Although Sunday’s cornovirus briefing from Bodger Boris has sown mixed message confusion as to whether lockdown has been extended or not (express.co.uk):
For introverts, lockdown is a chance to play to our strengths (theguardian.com).

Yesterday morning I spent an hour doing a jigsaw puzzle, followed by a game of Scrabble, fortified by tea and scones. For once, there was no one I had to see and nowhere I had to be. For introverts, it’s largely business as usual. But for my more extroverted friends, who are clamouring for Zoom calls to fill the gaping hole the pub has left in their lives, it’s a deeply testing time.
Which, with the advent of “Zoombombing” during the pandemic will, as with any sort of Omegle-esque random video chat, still inevitably involve Mike Coxlong trying to get you to Ben Dover so as to fill that gaping hole (metro.co.uk, Apr. 2020).
For me, rather than jigsaws and Scrabble, it has been time devoted to a prop/pose Access database art “morgue” (Wikipedia) I’ve built up over the past few years and reworking some of the site’s search functionality that is long overdue, and rather than “prosecco hours” on Zoom, my social bubble has largely been more daily check-ins with a WhatsApp (of course from Fidiotbook) group chat which is much appreciated despite being an Aspie (thisisnocave.blogspot.com, updated 5th Dec. 2019) and so often at a loss with small talk virtual or otherwise—at least until the bawdiness of a posted unusually shaped vegetable (amazon.co.uk) reminds me I am indeed in the right group (Gallery).
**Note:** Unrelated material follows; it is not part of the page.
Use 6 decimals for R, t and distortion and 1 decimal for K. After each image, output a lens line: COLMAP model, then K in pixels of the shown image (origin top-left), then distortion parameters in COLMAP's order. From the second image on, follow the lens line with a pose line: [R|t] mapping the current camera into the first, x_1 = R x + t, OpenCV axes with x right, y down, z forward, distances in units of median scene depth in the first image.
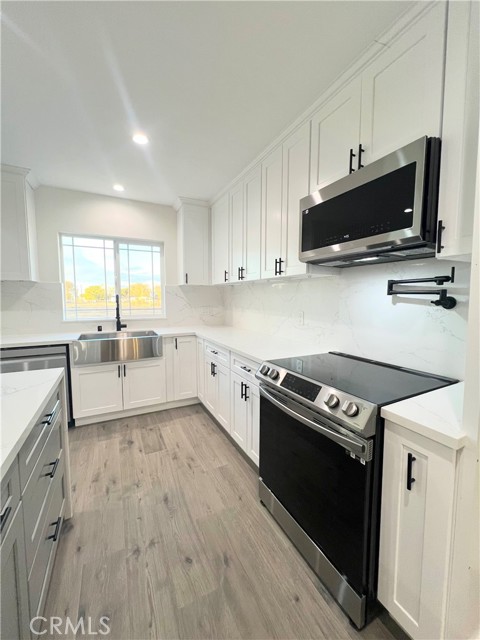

Our response to the coronavirus pandemic means that society has changed overnight, reshaped to suit a more introverted way of being – one that is rarely permitted – of thriving in a quiet setting, having time to think and be creative, and having control over how much socialising you do. No social experiment could have gone this far in modelling a way of living designed almost exclusively for introverts. It may just show employers that, as [Susan Cain, author of the 2012 bestseller Quiet: The Power of Introverts in a World That Can’t Stop Talking] says in her 2012 Ted talk, “when it comes to creativity and leadership, we need introverts doing what they do best.”
With time to ponder age-old debates about the foundations of creativity:
The most creative types are introverts. And extroverts (inc.com, Apr. 2016).
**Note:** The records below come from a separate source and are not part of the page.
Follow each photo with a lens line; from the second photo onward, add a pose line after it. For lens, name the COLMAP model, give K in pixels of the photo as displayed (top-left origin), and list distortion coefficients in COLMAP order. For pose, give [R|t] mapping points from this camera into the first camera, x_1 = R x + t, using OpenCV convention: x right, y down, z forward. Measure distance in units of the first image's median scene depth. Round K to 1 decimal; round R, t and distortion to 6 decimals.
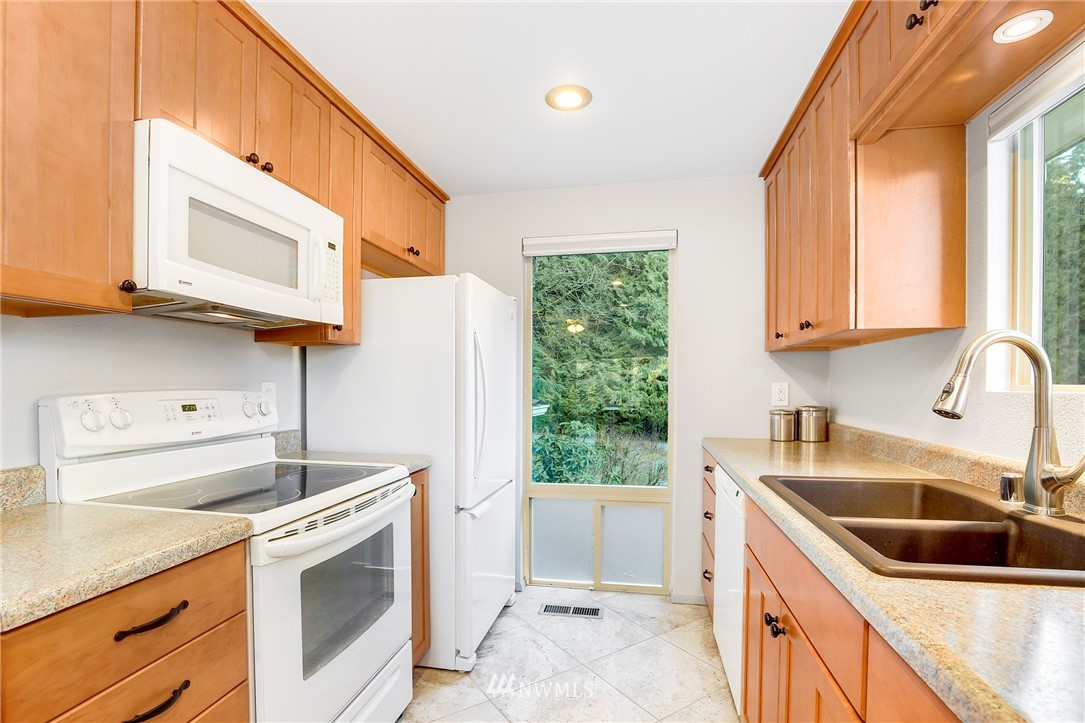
lens RADIAL K [[505.7, 0, 542.2], [0, 505.7, 391.3], [0, 0, 1]] dist [-0.021430, -0.000714]
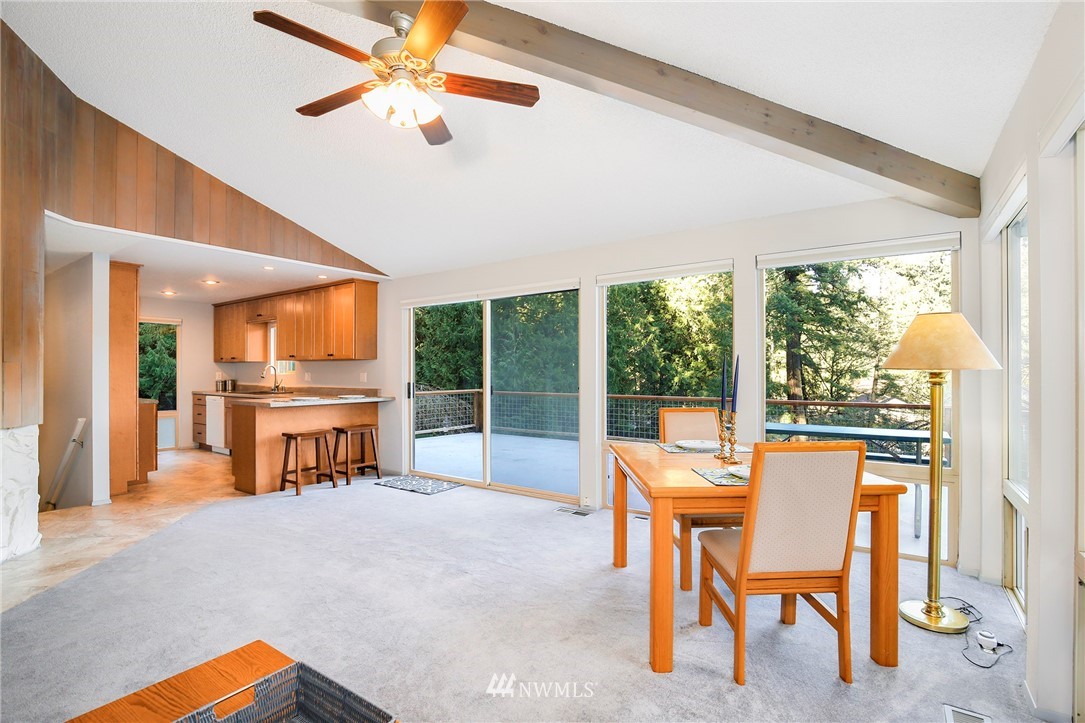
lens RADIAL K [[505.7, 0, 545.7], [0, 505.7, 367.7], [0, 0, 1]] dist [-0.021430, -0.000714]
pose [[0.403095, 0.003835, 0.915150, -1.645778], [0.014469, 0.999840, -0.010563, 0.018085], [-0.915044, 0.017500, 0.402975, -2.234510]]
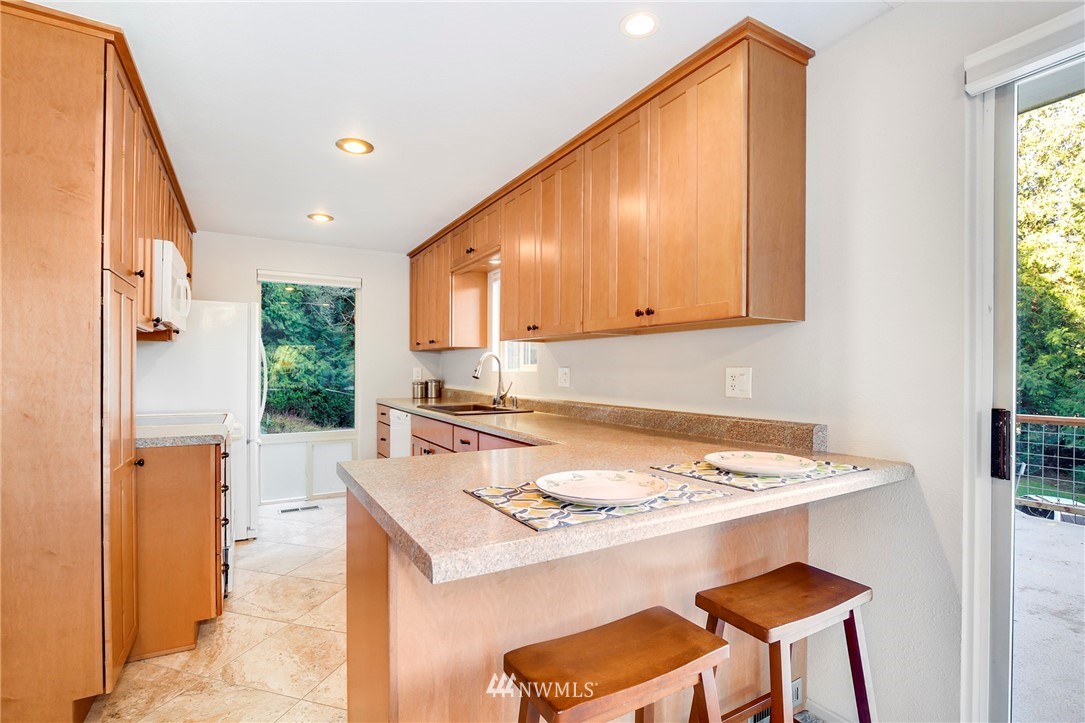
lens RADIAL K [[505.7, 0, 540.6], [0, 505.7, 366.3], [0, 0, 1]] dist [-0.021430, -0.000714]
pose [[0.749233, 0.003084, 0.662299, -0.450907], [0.009208, 0.999844, -0.015072, 0.010998], [-0.662242, 0.017390, 0.749088, -0.749250]]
So which is it? According to researcher Mihaly Csikszentmihalyi: “If there is one word that makes creative people different from others, it is the word complexity. Instead of being an individual, they are a multitude.” Creative people are both introverted and extroverted, but at different times. They need and use the companion of other people to build better ideas, but they also use solitude to let ideas incubate, and the use [sic.] triggering activities (even dangerous ones) to force combination of those incubated ideas.